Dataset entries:
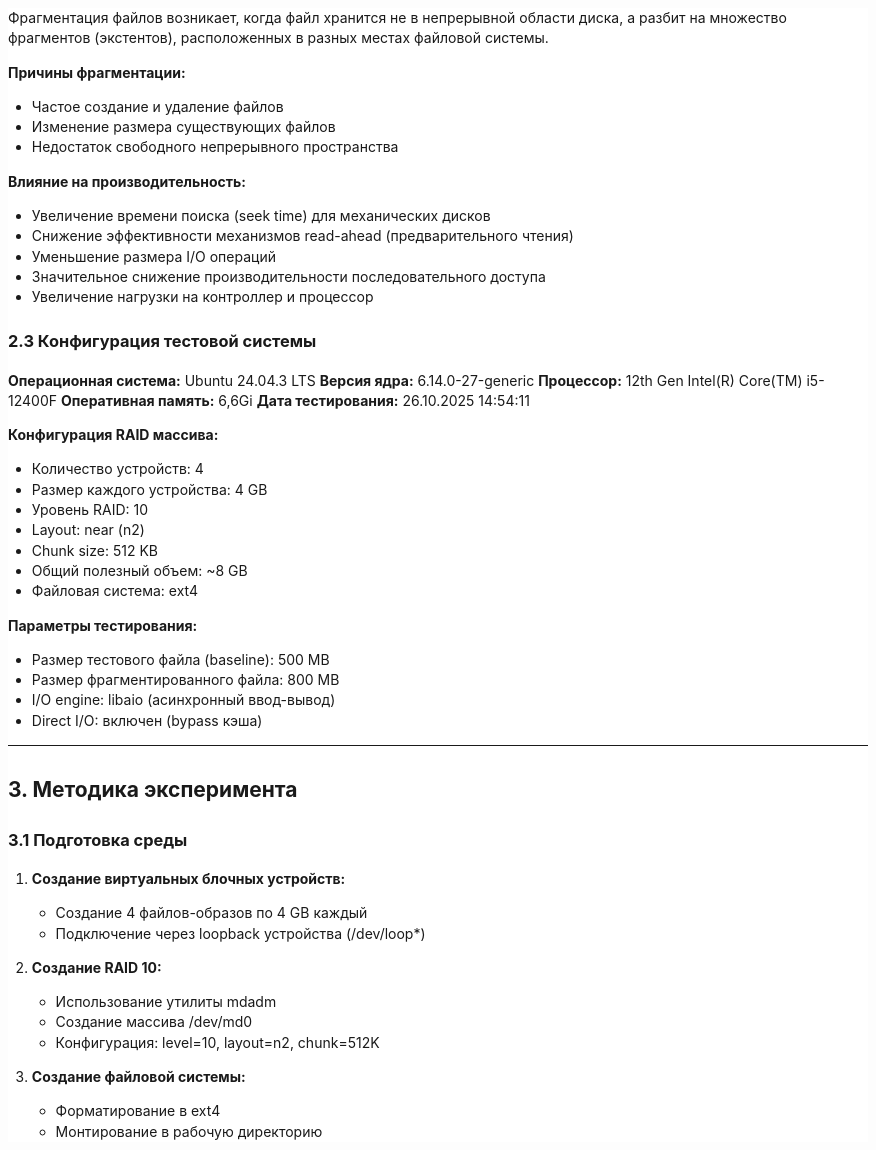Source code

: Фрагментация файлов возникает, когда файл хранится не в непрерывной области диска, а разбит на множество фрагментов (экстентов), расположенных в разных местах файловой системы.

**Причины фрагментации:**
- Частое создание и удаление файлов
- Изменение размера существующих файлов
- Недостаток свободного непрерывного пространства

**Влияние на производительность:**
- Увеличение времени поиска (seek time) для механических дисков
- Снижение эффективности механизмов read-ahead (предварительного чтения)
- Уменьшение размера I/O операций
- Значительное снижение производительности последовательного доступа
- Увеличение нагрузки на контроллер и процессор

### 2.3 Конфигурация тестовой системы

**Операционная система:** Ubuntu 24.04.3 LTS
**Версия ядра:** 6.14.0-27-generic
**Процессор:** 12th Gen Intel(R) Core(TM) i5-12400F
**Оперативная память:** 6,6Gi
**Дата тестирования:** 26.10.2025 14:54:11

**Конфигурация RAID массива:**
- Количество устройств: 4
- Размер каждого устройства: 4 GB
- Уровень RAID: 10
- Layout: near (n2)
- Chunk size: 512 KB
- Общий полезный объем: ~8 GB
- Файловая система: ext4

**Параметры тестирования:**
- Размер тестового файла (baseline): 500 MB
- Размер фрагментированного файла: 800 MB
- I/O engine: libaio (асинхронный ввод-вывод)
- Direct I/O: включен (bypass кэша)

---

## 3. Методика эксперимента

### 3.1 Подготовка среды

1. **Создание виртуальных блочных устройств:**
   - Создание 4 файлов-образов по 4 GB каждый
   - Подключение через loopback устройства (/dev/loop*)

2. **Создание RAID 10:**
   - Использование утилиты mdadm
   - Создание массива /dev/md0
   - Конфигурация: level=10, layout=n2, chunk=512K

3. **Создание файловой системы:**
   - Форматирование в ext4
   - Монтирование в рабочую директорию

--

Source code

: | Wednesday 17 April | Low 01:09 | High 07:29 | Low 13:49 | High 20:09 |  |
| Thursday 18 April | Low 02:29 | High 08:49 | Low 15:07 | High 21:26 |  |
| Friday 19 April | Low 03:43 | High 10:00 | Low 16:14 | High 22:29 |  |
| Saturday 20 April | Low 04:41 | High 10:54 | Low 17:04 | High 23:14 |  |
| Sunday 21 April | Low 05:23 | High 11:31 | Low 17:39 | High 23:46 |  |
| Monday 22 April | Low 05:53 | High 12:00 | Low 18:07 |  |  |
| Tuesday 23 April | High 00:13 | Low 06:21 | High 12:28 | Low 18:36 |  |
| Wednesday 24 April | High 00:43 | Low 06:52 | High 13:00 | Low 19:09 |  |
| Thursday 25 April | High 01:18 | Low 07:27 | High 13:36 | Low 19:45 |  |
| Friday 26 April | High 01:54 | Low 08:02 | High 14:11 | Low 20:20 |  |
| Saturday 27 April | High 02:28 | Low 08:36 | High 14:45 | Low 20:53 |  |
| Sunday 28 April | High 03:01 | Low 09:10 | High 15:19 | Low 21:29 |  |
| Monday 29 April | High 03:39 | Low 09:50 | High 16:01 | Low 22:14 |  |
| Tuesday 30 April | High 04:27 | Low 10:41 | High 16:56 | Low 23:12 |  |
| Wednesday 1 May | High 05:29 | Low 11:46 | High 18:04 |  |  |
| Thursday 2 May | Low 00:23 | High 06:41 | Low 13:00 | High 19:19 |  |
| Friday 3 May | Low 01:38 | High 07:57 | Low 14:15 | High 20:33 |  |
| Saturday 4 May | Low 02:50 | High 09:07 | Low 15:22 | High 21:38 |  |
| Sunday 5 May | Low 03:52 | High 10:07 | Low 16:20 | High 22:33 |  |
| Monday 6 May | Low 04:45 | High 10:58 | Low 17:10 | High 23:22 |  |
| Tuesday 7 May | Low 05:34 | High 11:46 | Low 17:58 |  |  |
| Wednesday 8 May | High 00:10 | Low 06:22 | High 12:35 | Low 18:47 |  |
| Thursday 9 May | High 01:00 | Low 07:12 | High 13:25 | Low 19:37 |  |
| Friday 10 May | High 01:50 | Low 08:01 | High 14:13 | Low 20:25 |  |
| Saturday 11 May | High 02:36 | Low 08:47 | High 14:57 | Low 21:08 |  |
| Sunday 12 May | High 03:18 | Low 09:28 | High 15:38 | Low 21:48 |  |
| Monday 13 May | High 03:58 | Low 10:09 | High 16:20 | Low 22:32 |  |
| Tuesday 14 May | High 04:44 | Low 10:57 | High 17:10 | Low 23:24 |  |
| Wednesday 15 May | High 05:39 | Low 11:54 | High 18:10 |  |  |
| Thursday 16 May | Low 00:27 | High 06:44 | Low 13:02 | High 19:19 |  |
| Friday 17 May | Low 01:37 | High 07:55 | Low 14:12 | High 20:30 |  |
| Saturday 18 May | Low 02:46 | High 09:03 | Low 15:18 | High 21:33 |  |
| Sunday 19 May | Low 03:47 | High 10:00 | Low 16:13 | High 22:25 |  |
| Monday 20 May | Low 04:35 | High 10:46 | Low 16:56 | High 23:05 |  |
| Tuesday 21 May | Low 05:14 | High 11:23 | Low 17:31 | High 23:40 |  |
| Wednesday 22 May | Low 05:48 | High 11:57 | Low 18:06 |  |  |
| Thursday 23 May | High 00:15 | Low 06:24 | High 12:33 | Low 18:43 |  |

> **Exercise goal**
From the records above, copy only the lines starting with the line that holds "Tuesday 14 May" and going on through the line that holds "Saturday 18 May", exactly as written.

> **Result of the exercise**
| Tuesday 14 May | High 04:44 | Low 10:57 | High 17:10 | Low 23:24 |  |
| Wednesday 15 May | High 05:39 | Low 11:54 | High 18:10 |  |  |
| Thursday 16 May | Low 00:27 | High 06:44 | Low 13:02 | High 19:19 |  |
| Friday 17 May | Low 01:37 | High 07:55 | Low 14:12 | High 20:30 |  |
| Saturday 18 May | Low 02:46 | High 09:03 | Low 15:18 | High 21:33 |  |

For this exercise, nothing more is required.